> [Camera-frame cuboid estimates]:
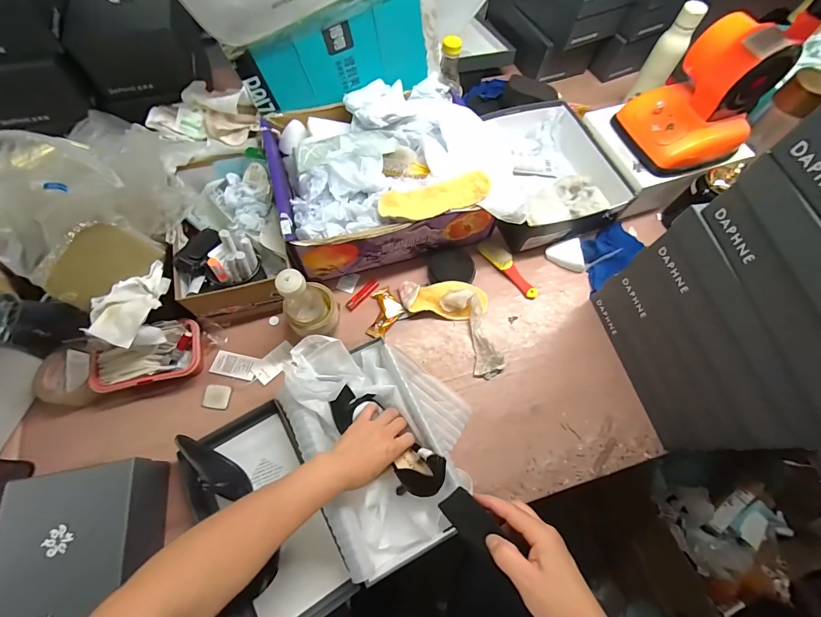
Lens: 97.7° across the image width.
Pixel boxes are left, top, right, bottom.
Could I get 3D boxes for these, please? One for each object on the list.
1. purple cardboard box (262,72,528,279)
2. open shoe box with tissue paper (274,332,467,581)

> [AIM OF THE EXERCISE]: Please set down the records exactly, and keep every image out of the copy.

> [RESPONSE FOR THIS EXERCISE]:
Lens: 97.7° across the image width.
Pixel boxes are left, top, right, bottom.
Could I get 3D boxes for these, please? One for each object on the list.
1. purple cardboard box (262,72,528,279)
2. open shoe box with tissue paper (274,332,467,581)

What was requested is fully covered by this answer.